The Bharatiya Janata Party (BJP) posted a historic mandate in the Gujarat Assembly elections, winning a record-breaking 156 out of 182 seats. This is also the seventh win in a row for the party in Prime Minister Narendra Modi’s native State. The party’s vote share in Gujarat jumped to 52.5% compared to 49.1% in 2017.
The ruling party swept cities and rural districts alike as the triangular contests involving the BJP, the Congress and new entrant, the Aam Aadmi Party (AAP), catapulted it to power with unprecedented numbers.
The AAP’s win in five seats and a vote share-capture of 17%, marked the party’s entry into Gujarat politics and ensured the decimation of the main Opposition party, the Congress, which won just 17 seats compared to a handsome 77 in 2017 and saw its vote share shrink to a mere 27.3%. Not only could the Congress not win a single urban seat in cities such as Surat, Vadodara, Rajkot, Jamnagar, Bhavnagar and Gandhinagar, it also clocked a complete collapse in the State’s tribal belt. The BJP won 23 out of the 27 seats reserved for the Scheduled Tribes (STs) across the tribal belt from north to south.

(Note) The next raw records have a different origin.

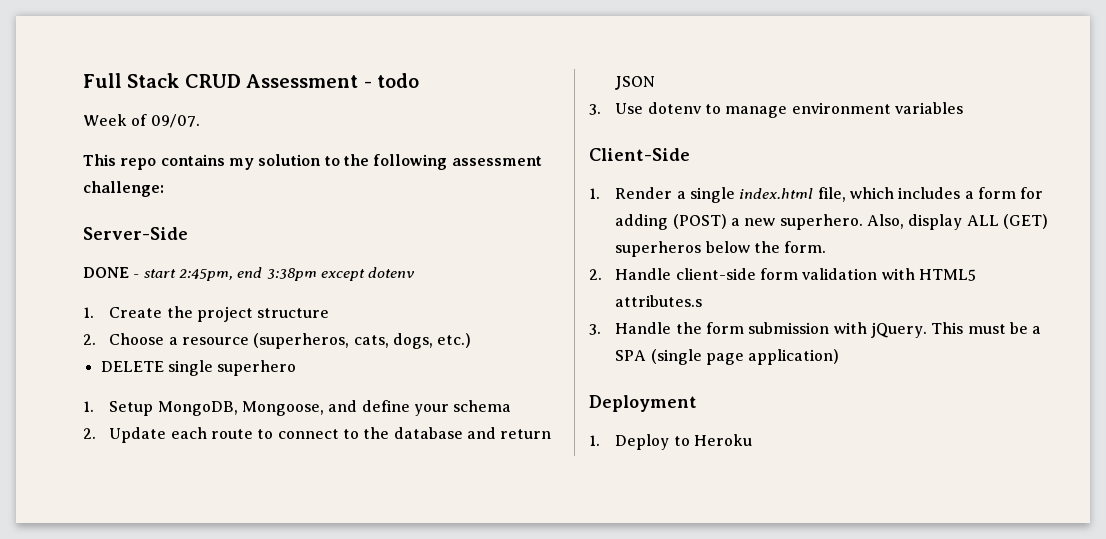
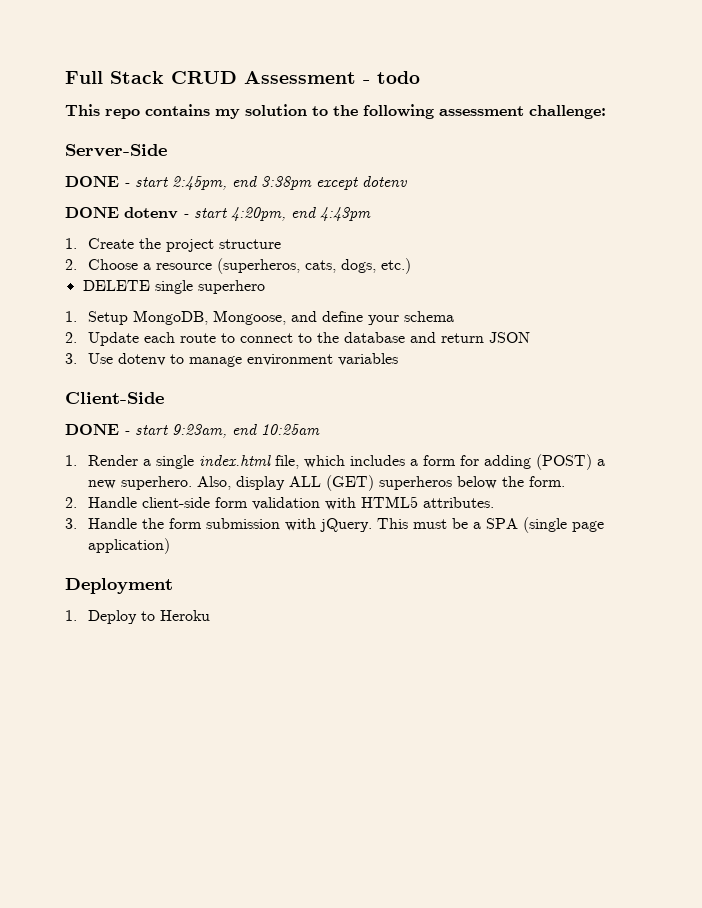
[83,114,200,128] // Week of 09/07. -> (420, 77) none
(416, 272) none -> [65,207,371,221] // DONE dotenv - start 4:20pm, end 4:43pm
(690, 154) none -> [65,424,320,438] // DONE - start 9:23am, end 10:25am
[615,295,703,307] attributes.s -> [422,497,494,508] attributes.

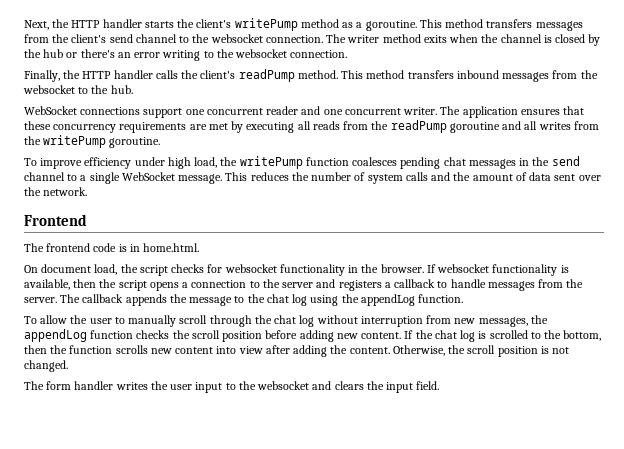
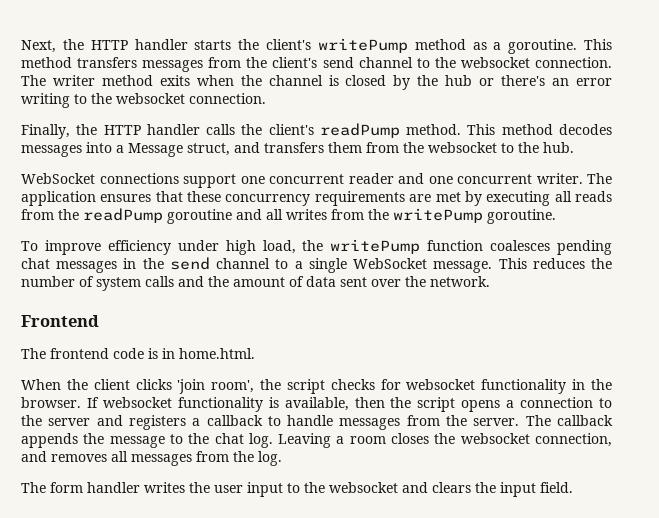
[407,70,550,82] transfers inbound messages -> [559,124,612,135] [21,142,362,157] decodes messages into a Message struct, and transfers them
[24,264,118,275] On document load, -> [21,379,255,394] When the client clicks 'join room',
[292,294,464,306] [24,315,548,327] [24,329,602,342] [24,345,570,357] [24,360,68,372] log using the appendLog function. // To allow the user to manually scroll through the chat log without interruption from new messages, the appendLog function checks the scroll position before adding new content. If the chat log is scrolled to the bottom, then the function scrolls new content into view after adding the content. Otherwise, the scroll position is not changed. -> [248,433,613,448] [21,451,282,466] log. Leaving a room closes the websocket connection, and removes all messages from the log.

In the face of its damaging performance in Gujarat, the anti-incumbency factor in Himachal Pradesh and its hyper-local campaign led the Congress to make a comeback in the State on Thursday, by winning 40 seats in the high-stakes contest for the 68-member Legislative Assembly. However, the victory is instructive of a long-standing pattern- Himachal Pradesh has seen a bipolar electoral system for more than three decades, with the Congress and the BJP alternately forming the government. The BJP’s hopes of staying in power were dampened despite its high-pitched “mission repeat” campaign as the party failed to go beyond the 25-seat mark. While incumbent Chief Minister Jai Ram Thakur did win his seat, eight of his 10 Ministers lost the election. The AAP could not leave a mark in the hill State, not clinching even a single seat.

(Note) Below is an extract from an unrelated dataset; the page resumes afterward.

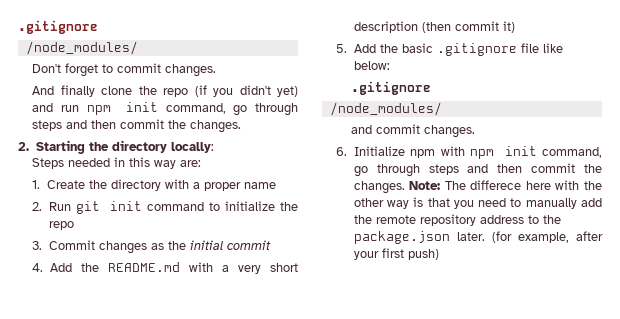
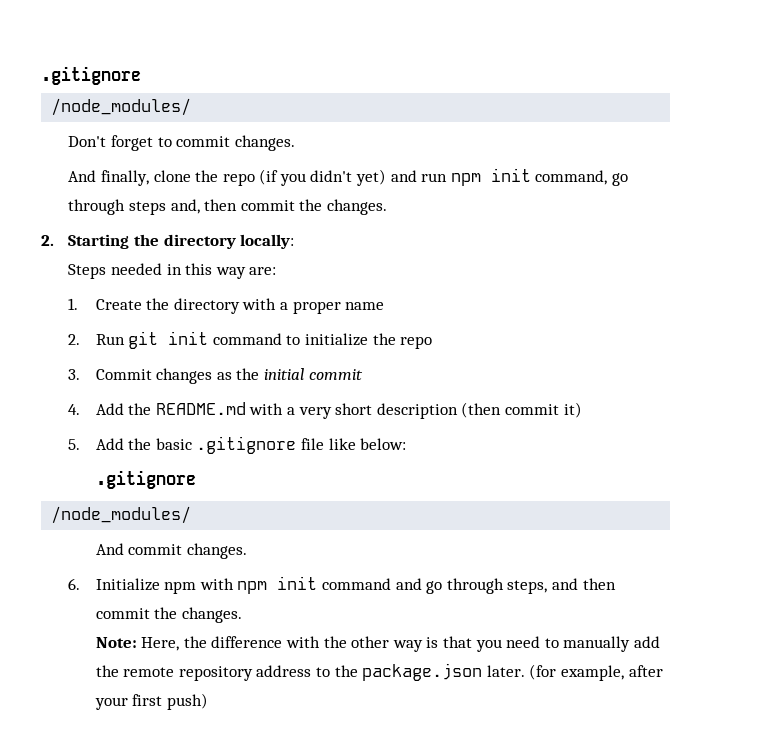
[60,85,95,97] finally -> [100,170,149,186] finally,
[66,120,88,129] and -> [170,199,200,214] and,
[350,125,372,134] and -> [95,543,124,555] And
[542,147,602,158] [353,163,602,177] [353,180,551,194] command, go through steps and then commit the changes. Note: The differece here -> [322,578,616,594] [95,607,242,623] [95,636,283,651] command and go through steps, and then commit the changes. // Note: Here, the difference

The results in both States, despite the Himachal loss, are only evident of the BJP’s reinforced sway over India’s politics. Case in point, while votes for the AAP and the Congress together did not add up to 40% vote share in Gujarat, the BJP saw a jump in its share even in a poll that saw a 4% drop in turnout. Even in Himachal, despite a fall in its seat tally, the saffron party’s vote share only came down from 48% to 43%, almost equal to the winning Congress’s vote share.

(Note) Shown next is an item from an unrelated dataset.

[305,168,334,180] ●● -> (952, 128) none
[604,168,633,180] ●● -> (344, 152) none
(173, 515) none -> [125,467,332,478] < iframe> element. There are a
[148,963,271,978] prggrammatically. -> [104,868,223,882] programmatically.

As this editorial in today’s edition of The Hindu points out, the results show that the BJP’s status as the hegemon remains unchallenged in Indian politics. While it has a universal formula that is largely successful across regions, the opposition to it can sustain only with State-specific strategies. The AAP’s Gujarat entry and its gaining of a national party status, however, has the potential of muddying the waters for the Opposition.